Friday, May 13, 2011

Expedition #3, eighteen months in California (part 2)

Standing on the summit of El Capitan in Yosemite.  Where dreams come true and rocks are as big as the imagination of men.
October 2006.  Expedition #3.
I don't hesitate when I say that the Sierra Nevada Mountains  in California have the best rock climbing in the world.  Of course I don't know that for sure because I have not climbed everywhere on the planet, but I'm going on my own personal experience and the consensus of other climbers as well.  This would be the second time I've spent 2 months in the Bishop area.  This time though I was planning on using Bishop as a base camp to get into the mountains instead of just a training ground in the boulder fields.  I had just read Steve Ropers book "Camp 4" and was super psyched to be in California.  "Climbing, more so than any other sport is defined by it's literature" (which I think is quote by John Long), and I had just read the history of big wall climbing in North America in Roper's book.  I chose the East Face of Mount Whitney partially because of it's history and partially because of the meandering type of route it is.  The East Face was first climbed in 1931 by Jules Eichorn, Norman Clyde, Robert L.M. Underhill, and Glen Dawson.  These were the best climbers in North America at that time and this was the first big wall  to be climbed on this continent.
I also chose this route because as a mountaineer I love the challenge of route finding.  I knew that this route would be technically quiet easy by today's standards but that the real challenge would be not getting lost on the immense East Face while climbing solo.  So after a couple weeks in Bishop, bouldering, lounging at cafes, and a quick jaunt up Mount Darwin in the Evolution Range of the Sierra's, I rode down to Lone Pine and up the wicked steep road to Whitney Portal.  This turned out to be one of the steepest and hardest hill climbs I have ever done on a bicycle.   Which turned out to be a comic interlude for me the whole time I spent on Mount Whitney.  Every time I tried I tried to impress somebody, usually a non climber, with the fact that I was here to make a solo ascent of the East Face, they shrugged it off casually and then looked at me quizzically and asked, "did you ride your bicycle up that road?" with the sound of shock and disbelief in their voice.

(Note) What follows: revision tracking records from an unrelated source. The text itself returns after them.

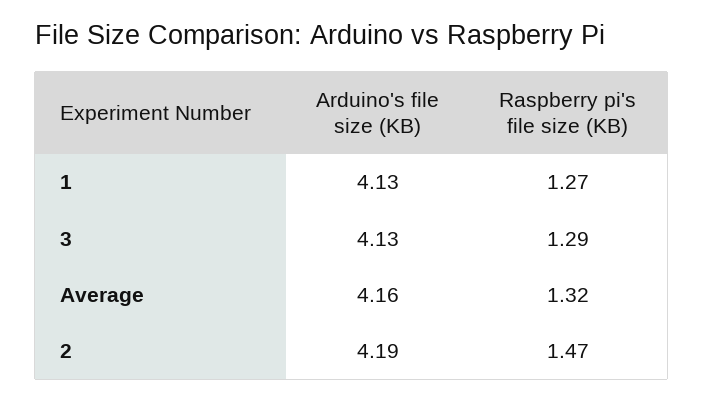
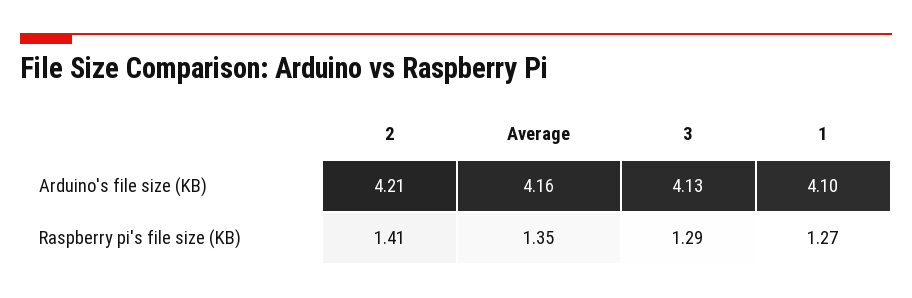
  {
    "Arduino's file size (KB)": {
-     "1": 4.13,
+     "1": 4.1,
      "3": 4.13,
      "Average": 4.16,
-     "2": 4.19
+     "2": 4.21
    },
    "Raspberry pi's file size (KB)": {
      "1": 1.27,
      "3": 1.29,
-     "Average": 1.32,
+     "Average": 1.35,
-     "2": 1.47
+     "2": 1.41
    }
  }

Enjoying the beautiful California sunshine on the summit of Mount Whitney

The route proved to be no less of a challenge than I had anticipated.  Staying on route was not all that difficult for me, and "the fresh air  traverse" turned out to be one of the best sections of rock I have ever climbed.  The pitch is easily identified by two old pitons protruding from the rock, and it gets its name from the fact that your climbing down and to the left 2000 feet off the ground.  Now usually when your climbing up something and you look down at your feet to find the foot holds, all you really see is your feet and a little bit of the rock.  But now when your climbing sideways and at a downward angle, your looking out into the space below you on every move.  The feeling is exhilarating.  For me, I feel like I have transformed into a spider and that the world around me has shrunk into this small plane of glass that I'm climbing on.  Move by move, making the long reaches between solid hand holds, I savoured every minute of this pitch.  Knowing that this was exactly the reason that I had come here.  This was it.  The mind boggling exposure that came into my view every time I looked down at my feet to find the next step.  "What could be better?"  I thought.  I've trained for years for this exact moment, and now I was doing it.  Climbing one of the most famous routes in the country with no ropes, all by myself, and no fear.  Just the pure exhilaration and sheer joy that climbing does for me.

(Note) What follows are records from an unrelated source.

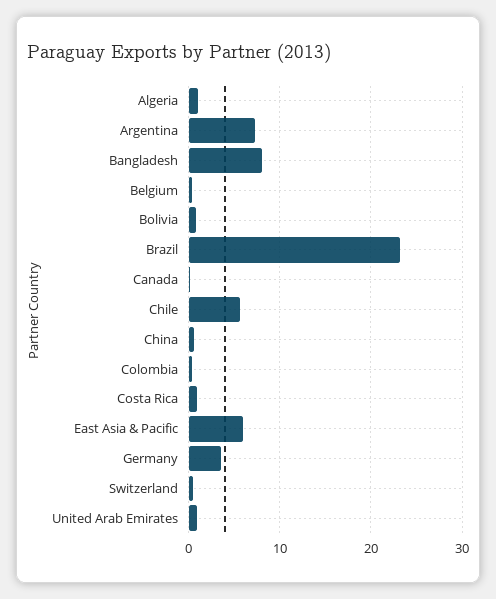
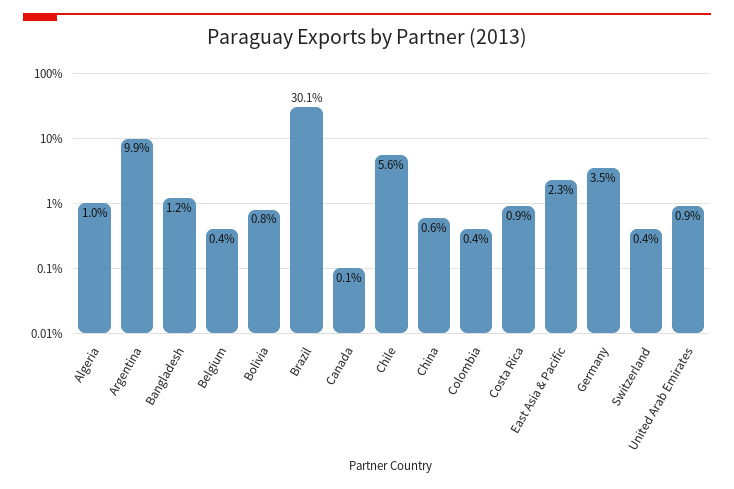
  {
    "Algeria": 1,
-   "Argentina": 7,
+   "Argentina": 9.9,
-   "Bangladesh": 8,
+   "Bangladesh": 1.2,
    "Belgium": 0.4,
    "Bolivia": 0.8,
-   "Brazil": 23,
+   "Brazil": 30.1,
    "Canada": 0.1,
    "Chile": 5.6,
    "China": 0.6,
    "Colombia": 0.4,
    "Costa Rica": 0.9,
-   "East Asia & Pacific": 6,
+   "East Asia & Pacific": 2.3,
    "Germany": 3.5,
    "Switzerland": 0.4,
    "United Arab Emirates": 0.9
  }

Now if John Long says that climbing is defined more so than any other sport by it's literature.  I would like to add that climbing is still one of the most extreme sports in the world, if not (still) the most extreme sport in the world.  While people will always find new ways to test  their fears and new sports will keep pushing limits of what we think is possible, climbing has kept up with the times.  All it takes to realize this is one quick look at this months National Geographic.  Those people are pushing the limits for sure.  And while my climb may have only pushed the limits inside myself, those guys in that magazine are pushing a limit most of us will never understand.  It's beyond my imagination, and to me it's way more impressive than landing on the moon.  NASA, "ptff", who even believes that happened anyways.